Больше, конечно, бедных – особенно многодетных семей: где трое, где четверо, а у кого-то даже семеро – Калинкины, кажется, по фамилии. Высоцкие считались ни богатыми и ни бедными. Нина Максимовна всё время работала, немного помогал киевский свекор Владимир Семенович. Главное же – стиль жизни был аскетичный, но не лишенный эстетического начала. В комнате стояли старинный буфет, кушетка у стены, кресло-качалка. Со временем появилась ширма, делившая комнату пополам.

День рождения «Вовочки» отмечался неизменно, собирались все дети с третьего этажа, кое-кто и со второго приходил. Новогодняя елка в их комнате всегда стояла до двадцать пятого января. Подарки мама любила делать не только на день рождения. Как-то в день зарплаты принесла сыну пирожное, купленное в коммерческом магазине у Рижского вокзала (то есть до отмены карточек это было). Соседи ее дружно осудили за неразумную трату, а она им: «Очень хотелось его побаловать».


Ну, это уже где-то сорок шестой, а в сорок пятом была Победа. Настоящая, ее наглядное подтверждение – возвращение отцов. На вокзал бегали большой ватагой встречать поезда с солдатами. Первым вернулся дядя Вася – отец Томы Матвеевой. За ним и другие.

И еще в этом году он пошел в школу – это вот как раз ему не понравилось. Выстроили всех в зале, он был в синем свитерке и серых коротких штанишках (американские подарки советскому народу). Выкликают: «Высоцкий Владимир!» – и мама подталкивает его вперед. «Но сказали: “Владимир”, а я же – Вова…»

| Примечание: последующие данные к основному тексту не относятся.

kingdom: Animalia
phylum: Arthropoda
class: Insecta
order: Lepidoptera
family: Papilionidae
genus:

Училка оказалась вредная. Из-за какого-то пустяка однажды выгнала с урока да еще провозгласила громогласно: «Высоцкий в нашем классе больше не учится!» Ну а он не растерялся, собрал вещички – и в соседний класс. И там его приняла другая учительница – Татьяна Николаевна, молодая, красивая и к тому же фронтовичка с боевыми медалями.

Проучиться в школе № 273 Ростокинского района довелось всего полтора года. Отец получил назначение в Группу советских войск в Германии. К этому важному событию было приурочено всё остальное – развод родителей, новая женитьба Семена Владимировича.

Нина Максимовна по-своему счастлива с красавцем молдаванином Георгием Бантошем (Бантышем по документам). Он моложе ее на семь лет. Воевал, имеет два ордена Красной Звезды. Работает учителем английского языка. Выпивает. Уже поднимал руку на Вову.

Надо как-то выходить из положения.

Нина Максимовна советовалась с дедом Вовы Владимиром Семеновичем. Решено было, что пока мальчик поживет с отцом и Евгенией Степановной в городе Эберсвальде, где безусловно будут хорошие условия – жилищные и прочие.


Второе января 1947 года. За два часа до отъезда мама привела его в Большой Каретный переулок. Можно понять, каково ей было тогда. Несколько минут он, растерянный и одинокий, сидит на стуле, не доставая ногами до пола. Появляется Евгения Степановна – и первым делом кидается на кухню, чтобы приготовить ему яичницу. Еще была там ее племянница Лида, девушка веселая и открытая. Спросила: «Как тебя зовут?» – и он ответил: «Володя». Первый, кажется, раз не Вовой представился.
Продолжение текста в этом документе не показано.